- Task to carry out: Scan the records for the word "adalah". Report each line where it occurs.

- Dataset entries:
● ● ● ●

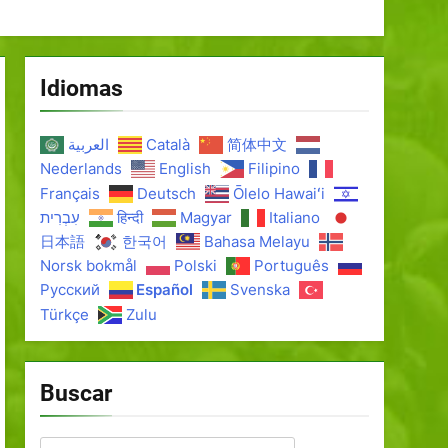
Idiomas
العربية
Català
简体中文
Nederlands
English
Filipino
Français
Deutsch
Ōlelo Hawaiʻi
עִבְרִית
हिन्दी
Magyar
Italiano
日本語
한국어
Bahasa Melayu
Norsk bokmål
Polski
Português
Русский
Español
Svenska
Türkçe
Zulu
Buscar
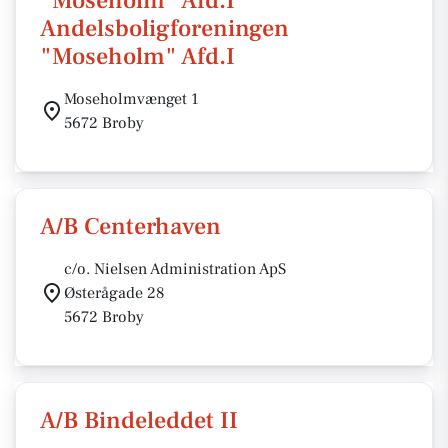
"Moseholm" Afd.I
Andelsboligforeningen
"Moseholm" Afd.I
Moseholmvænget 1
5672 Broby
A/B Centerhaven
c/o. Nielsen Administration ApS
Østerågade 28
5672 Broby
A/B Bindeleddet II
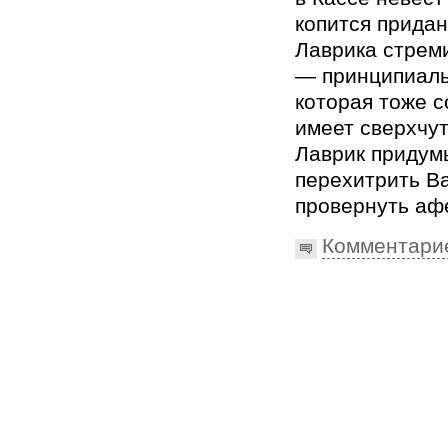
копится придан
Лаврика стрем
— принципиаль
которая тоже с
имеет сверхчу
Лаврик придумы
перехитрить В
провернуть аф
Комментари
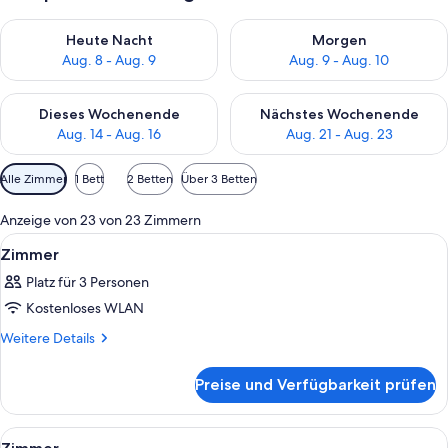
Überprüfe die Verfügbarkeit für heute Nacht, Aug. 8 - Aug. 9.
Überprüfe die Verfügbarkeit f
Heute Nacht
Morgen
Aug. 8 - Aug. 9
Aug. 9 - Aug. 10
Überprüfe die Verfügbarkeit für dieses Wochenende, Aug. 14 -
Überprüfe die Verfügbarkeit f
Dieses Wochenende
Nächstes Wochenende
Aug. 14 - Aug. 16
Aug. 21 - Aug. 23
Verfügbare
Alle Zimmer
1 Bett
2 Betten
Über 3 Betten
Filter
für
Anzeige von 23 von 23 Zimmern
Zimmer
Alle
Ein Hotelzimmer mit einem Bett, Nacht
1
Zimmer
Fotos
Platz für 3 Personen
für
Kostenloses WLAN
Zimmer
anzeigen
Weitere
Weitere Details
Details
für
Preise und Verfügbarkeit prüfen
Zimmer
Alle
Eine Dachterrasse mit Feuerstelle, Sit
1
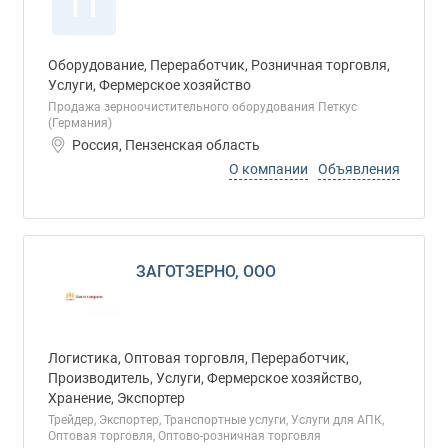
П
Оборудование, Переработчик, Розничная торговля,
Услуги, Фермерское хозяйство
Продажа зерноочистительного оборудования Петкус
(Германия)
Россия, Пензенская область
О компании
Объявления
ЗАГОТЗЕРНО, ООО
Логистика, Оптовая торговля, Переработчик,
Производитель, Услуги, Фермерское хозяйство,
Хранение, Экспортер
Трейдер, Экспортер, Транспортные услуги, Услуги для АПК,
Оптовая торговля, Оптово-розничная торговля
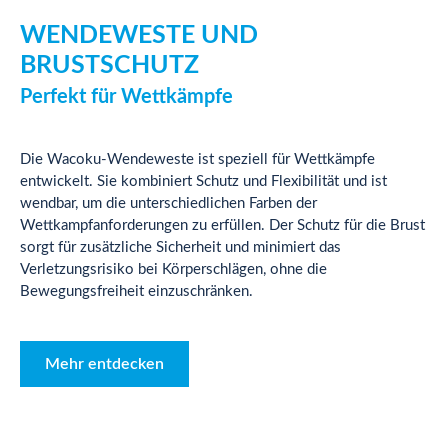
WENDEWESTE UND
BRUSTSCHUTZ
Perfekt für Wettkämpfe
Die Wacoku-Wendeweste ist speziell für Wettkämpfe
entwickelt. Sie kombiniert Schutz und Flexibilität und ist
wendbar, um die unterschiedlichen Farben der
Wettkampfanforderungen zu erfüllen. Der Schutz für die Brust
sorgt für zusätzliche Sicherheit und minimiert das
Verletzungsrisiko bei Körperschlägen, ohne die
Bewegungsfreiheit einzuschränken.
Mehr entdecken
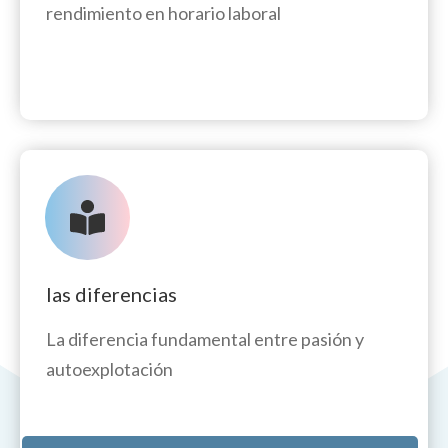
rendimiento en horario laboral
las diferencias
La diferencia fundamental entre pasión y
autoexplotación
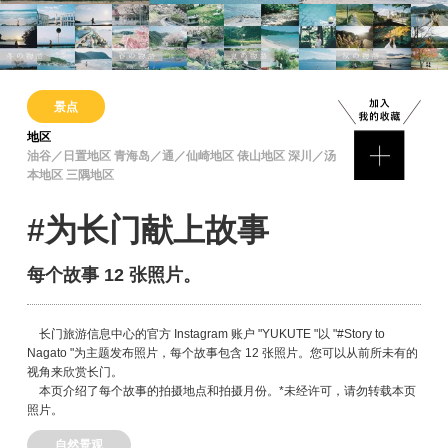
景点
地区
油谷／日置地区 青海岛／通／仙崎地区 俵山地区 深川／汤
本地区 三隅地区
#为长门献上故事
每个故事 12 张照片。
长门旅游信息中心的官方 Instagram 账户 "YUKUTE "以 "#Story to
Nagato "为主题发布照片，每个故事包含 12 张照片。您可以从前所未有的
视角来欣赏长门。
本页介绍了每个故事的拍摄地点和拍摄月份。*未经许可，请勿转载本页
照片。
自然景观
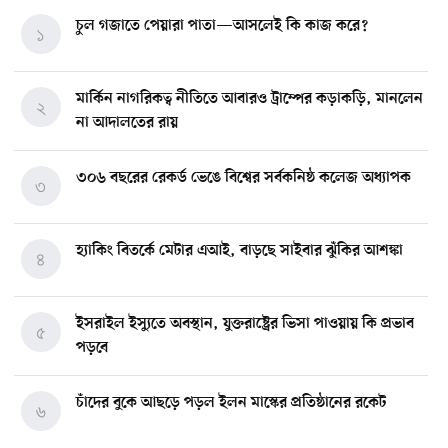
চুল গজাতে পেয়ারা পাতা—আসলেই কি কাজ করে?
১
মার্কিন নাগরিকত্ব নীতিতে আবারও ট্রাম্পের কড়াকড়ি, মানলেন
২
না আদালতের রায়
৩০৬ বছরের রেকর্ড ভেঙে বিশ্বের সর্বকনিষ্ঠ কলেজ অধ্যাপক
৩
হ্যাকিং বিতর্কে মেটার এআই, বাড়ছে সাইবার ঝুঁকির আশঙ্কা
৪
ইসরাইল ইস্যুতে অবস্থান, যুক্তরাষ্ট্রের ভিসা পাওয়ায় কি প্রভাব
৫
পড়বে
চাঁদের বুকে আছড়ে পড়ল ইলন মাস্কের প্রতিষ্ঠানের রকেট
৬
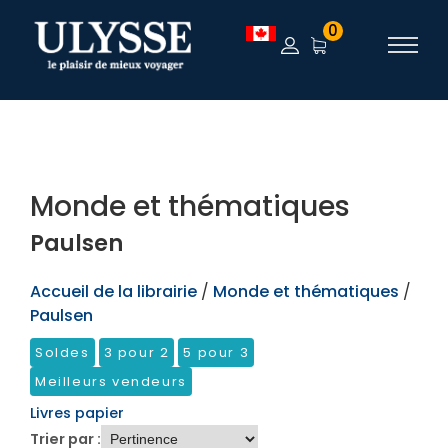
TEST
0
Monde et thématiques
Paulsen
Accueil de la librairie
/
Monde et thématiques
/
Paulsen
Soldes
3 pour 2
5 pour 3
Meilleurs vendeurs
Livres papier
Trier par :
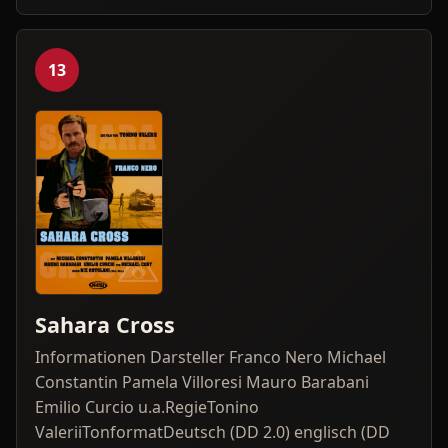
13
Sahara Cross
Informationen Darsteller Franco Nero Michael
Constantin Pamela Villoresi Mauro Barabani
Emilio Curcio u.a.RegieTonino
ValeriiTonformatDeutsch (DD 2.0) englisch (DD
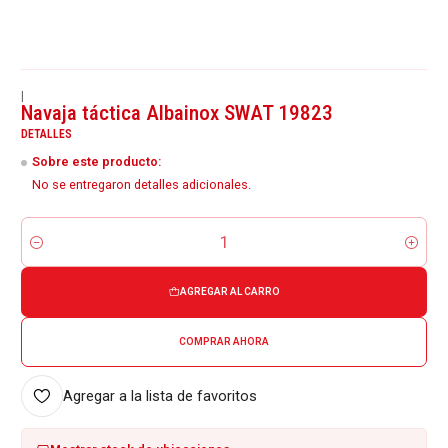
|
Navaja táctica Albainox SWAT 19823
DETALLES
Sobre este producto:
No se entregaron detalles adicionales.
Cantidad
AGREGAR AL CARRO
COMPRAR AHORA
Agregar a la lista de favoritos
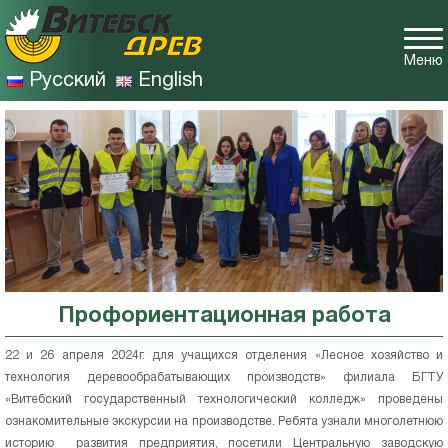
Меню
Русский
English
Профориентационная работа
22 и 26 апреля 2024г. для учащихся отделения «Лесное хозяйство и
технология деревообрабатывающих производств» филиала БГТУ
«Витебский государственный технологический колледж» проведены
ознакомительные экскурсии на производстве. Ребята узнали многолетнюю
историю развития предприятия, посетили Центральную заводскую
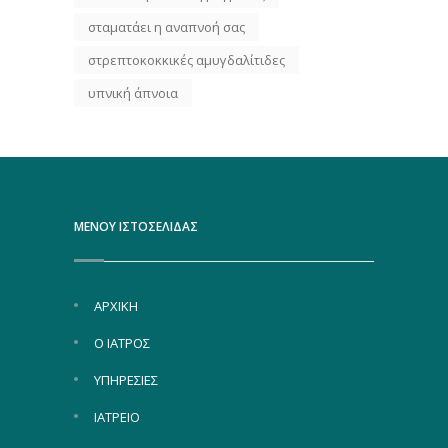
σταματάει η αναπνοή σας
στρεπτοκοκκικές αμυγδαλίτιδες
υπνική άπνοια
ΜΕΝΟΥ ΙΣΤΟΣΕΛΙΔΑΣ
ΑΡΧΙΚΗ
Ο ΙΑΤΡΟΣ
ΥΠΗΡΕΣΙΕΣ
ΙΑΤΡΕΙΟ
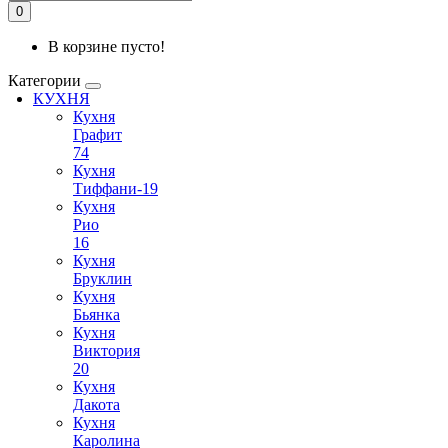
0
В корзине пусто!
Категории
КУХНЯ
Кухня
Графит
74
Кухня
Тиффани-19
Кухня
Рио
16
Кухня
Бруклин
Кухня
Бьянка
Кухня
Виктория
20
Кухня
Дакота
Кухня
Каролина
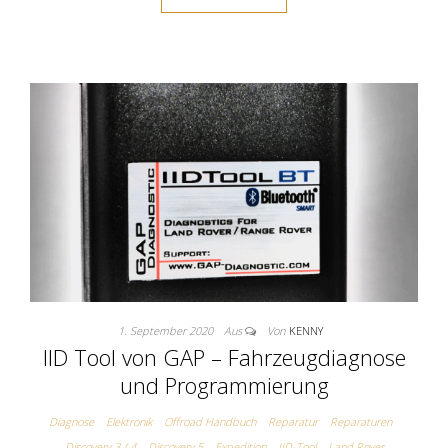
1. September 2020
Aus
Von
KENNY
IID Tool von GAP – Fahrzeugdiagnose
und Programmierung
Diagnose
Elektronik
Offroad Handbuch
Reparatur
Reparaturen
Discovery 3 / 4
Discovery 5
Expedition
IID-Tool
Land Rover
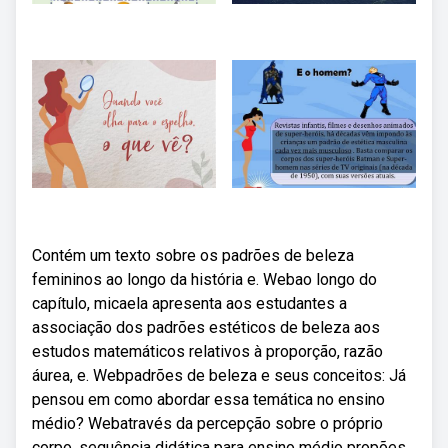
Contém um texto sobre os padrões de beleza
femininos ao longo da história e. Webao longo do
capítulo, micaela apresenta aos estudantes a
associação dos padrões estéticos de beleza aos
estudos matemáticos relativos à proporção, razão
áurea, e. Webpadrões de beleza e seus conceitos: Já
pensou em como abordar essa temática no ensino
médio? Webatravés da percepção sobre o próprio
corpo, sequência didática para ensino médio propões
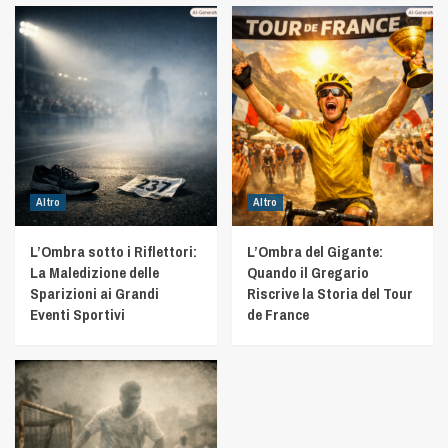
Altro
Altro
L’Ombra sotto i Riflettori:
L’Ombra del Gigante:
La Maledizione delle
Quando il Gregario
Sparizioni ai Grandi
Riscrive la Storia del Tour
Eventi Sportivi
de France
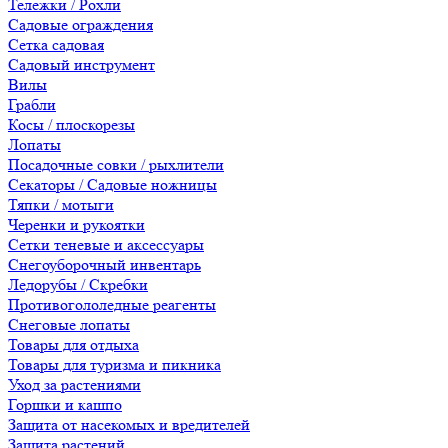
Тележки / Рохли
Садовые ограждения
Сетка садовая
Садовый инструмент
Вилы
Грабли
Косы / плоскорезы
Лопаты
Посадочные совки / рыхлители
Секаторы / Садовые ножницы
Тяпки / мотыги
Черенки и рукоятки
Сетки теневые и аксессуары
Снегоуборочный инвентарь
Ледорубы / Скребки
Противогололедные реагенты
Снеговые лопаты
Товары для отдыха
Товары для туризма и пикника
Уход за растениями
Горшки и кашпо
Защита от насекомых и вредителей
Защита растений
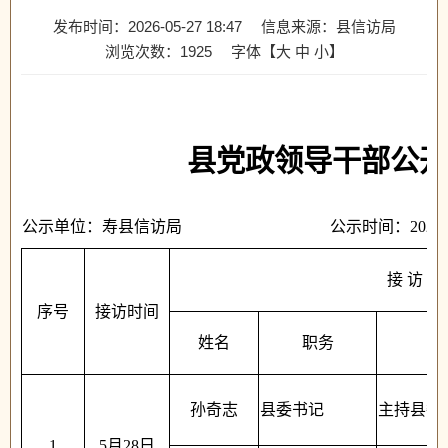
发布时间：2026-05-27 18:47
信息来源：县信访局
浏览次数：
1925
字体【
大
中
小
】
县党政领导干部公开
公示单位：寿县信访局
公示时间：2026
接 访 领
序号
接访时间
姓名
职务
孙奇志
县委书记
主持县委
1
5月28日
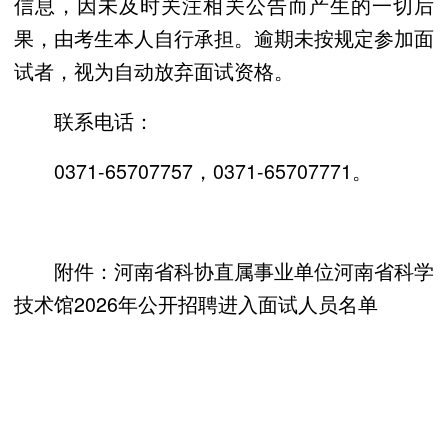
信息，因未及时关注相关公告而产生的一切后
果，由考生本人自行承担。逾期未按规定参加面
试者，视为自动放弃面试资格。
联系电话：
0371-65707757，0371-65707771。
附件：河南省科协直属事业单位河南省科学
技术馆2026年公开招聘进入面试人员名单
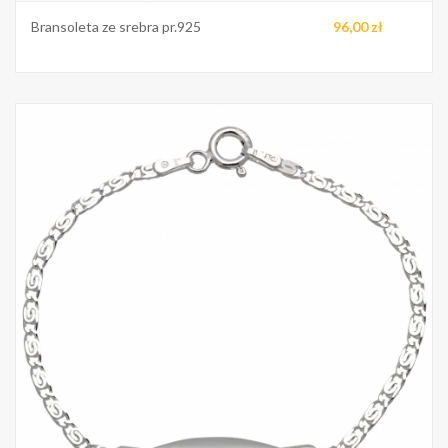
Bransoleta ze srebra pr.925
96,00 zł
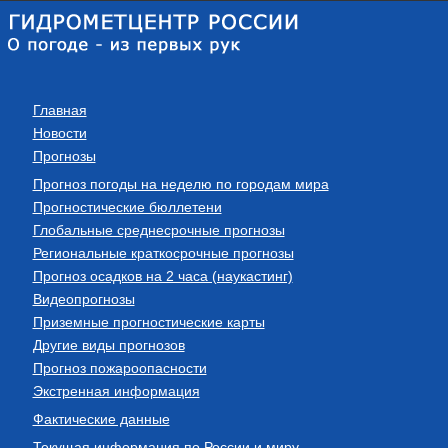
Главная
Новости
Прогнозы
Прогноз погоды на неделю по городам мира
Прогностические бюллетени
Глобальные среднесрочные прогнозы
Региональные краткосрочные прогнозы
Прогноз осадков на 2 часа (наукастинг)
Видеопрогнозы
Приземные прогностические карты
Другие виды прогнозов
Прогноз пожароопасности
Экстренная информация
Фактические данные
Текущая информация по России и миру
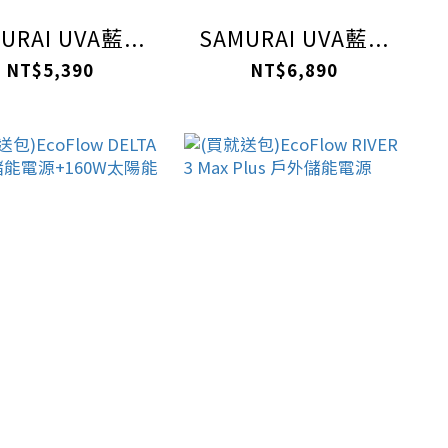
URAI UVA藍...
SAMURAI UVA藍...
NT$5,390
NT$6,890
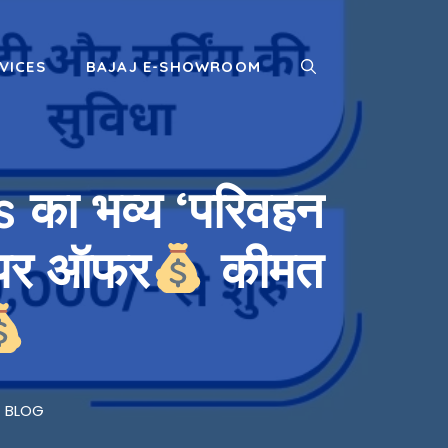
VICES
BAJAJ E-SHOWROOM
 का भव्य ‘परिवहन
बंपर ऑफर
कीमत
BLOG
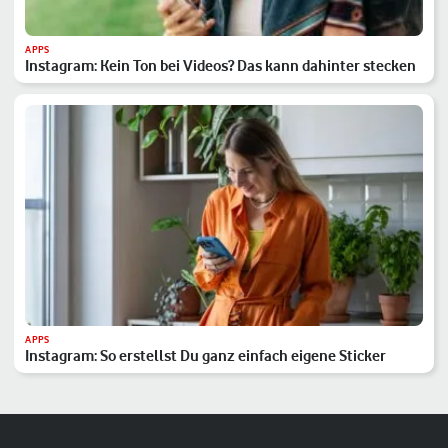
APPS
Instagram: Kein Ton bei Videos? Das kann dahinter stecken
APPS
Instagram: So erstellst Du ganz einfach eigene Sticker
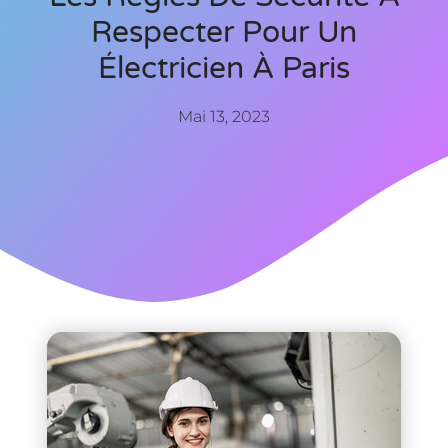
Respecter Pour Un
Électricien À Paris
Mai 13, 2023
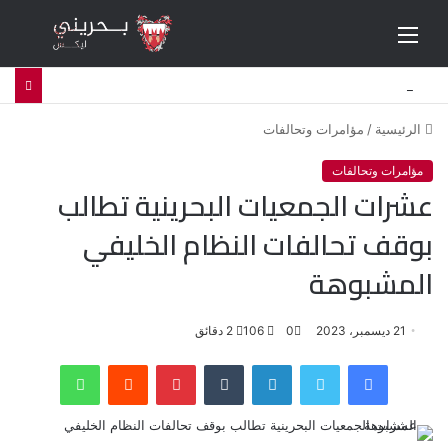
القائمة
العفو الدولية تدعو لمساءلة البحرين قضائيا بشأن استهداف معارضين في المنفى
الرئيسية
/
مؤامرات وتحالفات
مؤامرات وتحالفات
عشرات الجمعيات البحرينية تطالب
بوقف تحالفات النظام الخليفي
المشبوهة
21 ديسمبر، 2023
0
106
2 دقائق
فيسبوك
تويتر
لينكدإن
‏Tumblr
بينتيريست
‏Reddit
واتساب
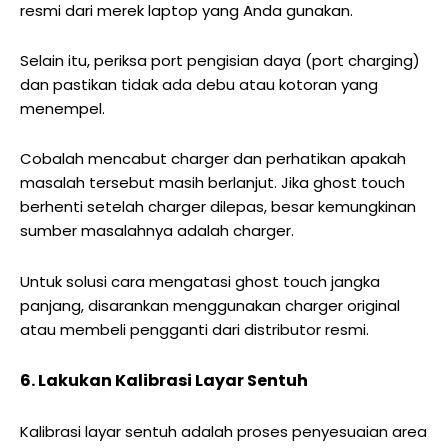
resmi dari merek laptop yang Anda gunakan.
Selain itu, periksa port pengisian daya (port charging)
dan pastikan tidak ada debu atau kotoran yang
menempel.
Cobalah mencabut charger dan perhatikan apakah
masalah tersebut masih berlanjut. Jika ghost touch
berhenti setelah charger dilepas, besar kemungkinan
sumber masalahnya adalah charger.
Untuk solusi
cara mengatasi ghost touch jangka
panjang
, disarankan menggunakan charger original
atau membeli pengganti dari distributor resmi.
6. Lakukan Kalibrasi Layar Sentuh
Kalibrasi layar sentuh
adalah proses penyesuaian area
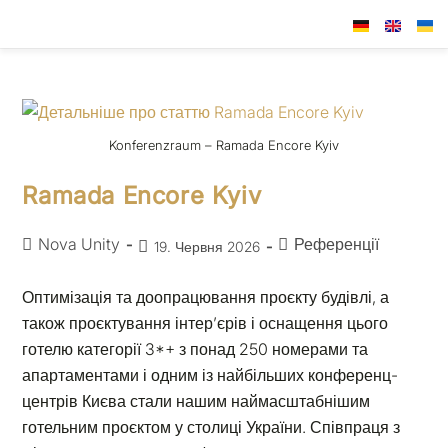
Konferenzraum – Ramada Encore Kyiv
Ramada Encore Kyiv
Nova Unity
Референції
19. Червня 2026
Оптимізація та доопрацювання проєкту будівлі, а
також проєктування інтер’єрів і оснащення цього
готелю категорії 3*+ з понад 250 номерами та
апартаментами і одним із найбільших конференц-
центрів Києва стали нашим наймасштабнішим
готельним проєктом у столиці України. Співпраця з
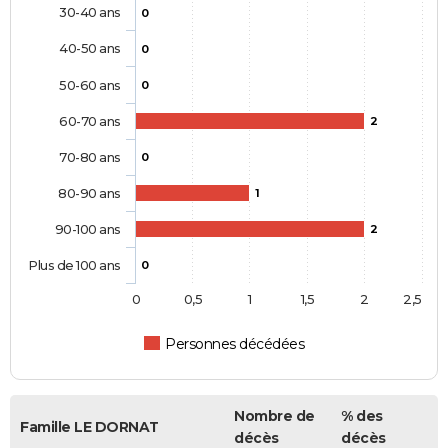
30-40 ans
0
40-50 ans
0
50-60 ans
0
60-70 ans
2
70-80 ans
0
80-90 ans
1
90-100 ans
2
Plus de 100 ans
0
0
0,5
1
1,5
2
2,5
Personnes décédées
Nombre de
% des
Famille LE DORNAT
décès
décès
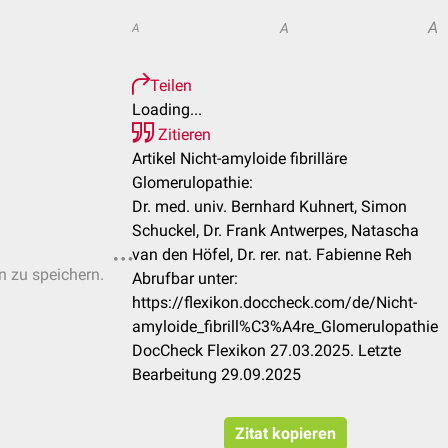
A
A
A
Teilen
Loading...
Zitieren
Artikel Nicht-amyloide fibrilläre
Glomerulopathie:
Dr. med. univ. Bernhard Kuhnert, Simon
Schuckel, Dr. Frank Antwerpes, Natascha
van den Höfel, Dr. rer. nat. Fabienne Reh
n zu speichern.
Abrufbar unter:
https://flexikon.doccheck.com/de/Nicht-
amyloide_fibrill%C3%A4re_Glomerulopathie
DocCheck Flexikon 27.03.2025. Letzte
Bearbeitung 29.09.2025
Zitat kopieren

● ● ● ●

- Result of this exercise:
sumber masalahnya adalah charger.
adalah proses penyesuaian area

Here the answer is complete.